I need the lines below from the one with "left shoulder: (383, 286)" down to the one with "right back paw: (569, 406)" reproduced exactly, both ends included, and nothing else.

[Record set Boundary: Start]

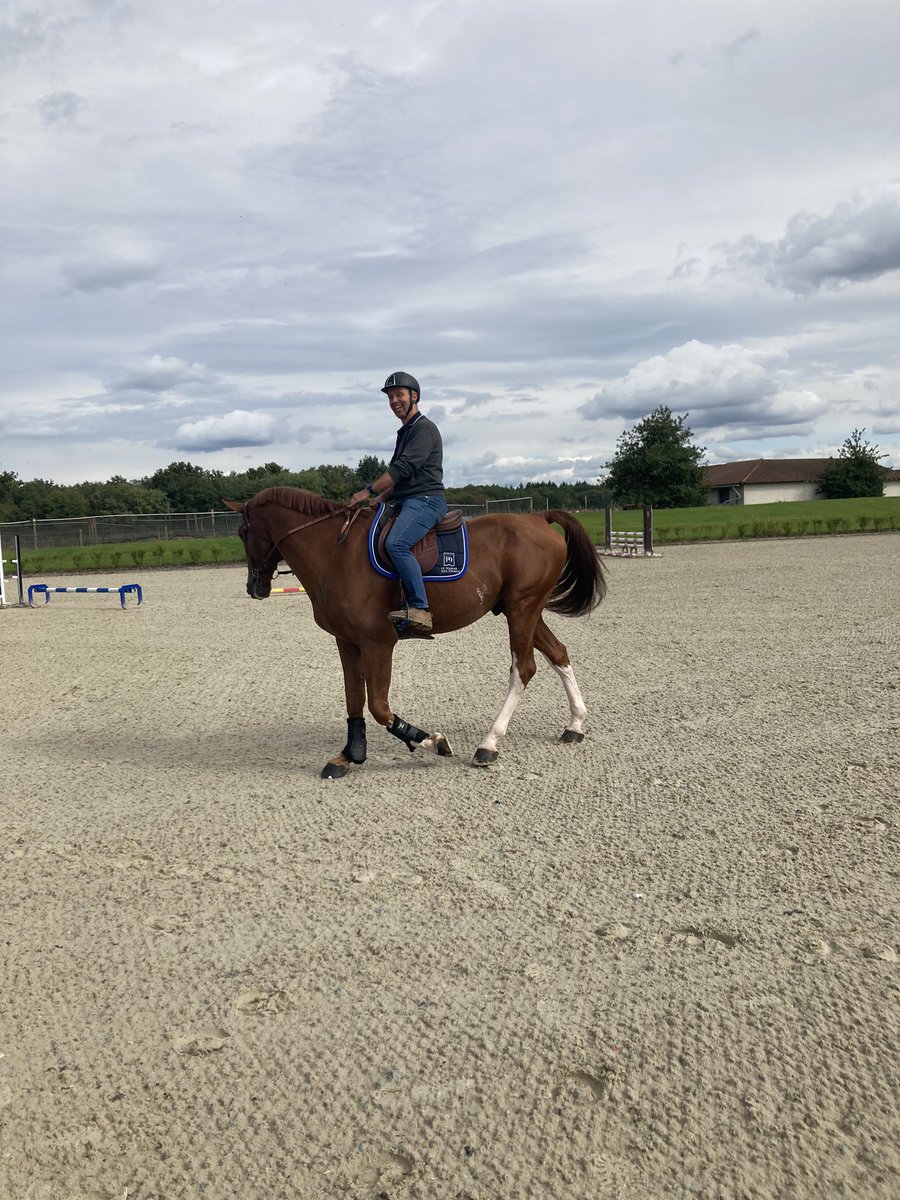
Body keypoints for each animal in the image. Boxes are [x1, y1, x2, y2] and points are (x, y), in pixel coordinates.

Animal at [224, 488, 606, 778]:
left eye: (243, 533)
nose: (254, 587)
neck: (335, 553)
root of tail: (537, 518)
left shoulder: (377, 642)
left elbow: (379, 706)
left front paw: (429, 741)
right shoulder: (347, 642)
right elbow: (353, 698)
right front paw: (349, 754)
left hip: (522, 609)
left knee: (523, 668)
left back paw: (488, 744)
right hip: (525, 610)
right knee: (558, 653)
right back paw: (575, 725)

[Record set Boundary: End]
[Record set Boundary: Start]

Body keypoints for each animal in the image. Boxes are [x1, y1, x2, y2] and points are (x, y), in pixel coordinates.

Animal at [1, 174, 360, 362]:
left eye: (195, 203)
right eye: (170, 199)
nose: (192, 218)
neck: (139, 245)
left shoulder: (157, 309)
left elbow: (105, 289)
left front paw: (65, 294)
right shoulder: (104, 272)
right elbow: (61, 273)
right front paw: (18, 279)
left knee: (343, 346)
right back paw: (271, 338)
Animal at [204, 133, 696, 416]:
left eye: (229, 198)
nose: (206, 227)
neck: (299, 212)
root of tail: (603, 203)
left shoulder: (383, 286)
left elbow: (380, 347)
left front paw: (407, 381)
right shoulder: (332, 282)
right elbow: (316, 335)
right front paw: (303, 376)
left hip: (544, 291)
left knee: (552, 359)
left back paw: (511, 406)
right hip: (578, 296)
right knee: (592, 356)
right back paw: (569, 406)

[Record set Boundary: End]

▶ Solution
left shoulder: (383, 286)
left elbow: (380, 347)
left front paw: (407, 381)
right shoulder: (332, 282)
right elbow: (316, 335)
right front paw: (303, 376)
left hip: (544, 291)
left knee: (552, 359)
left back paw: (511, 406)
right hip: (578, 296)
right knee: (592, 356)
right back paw: (569, 406)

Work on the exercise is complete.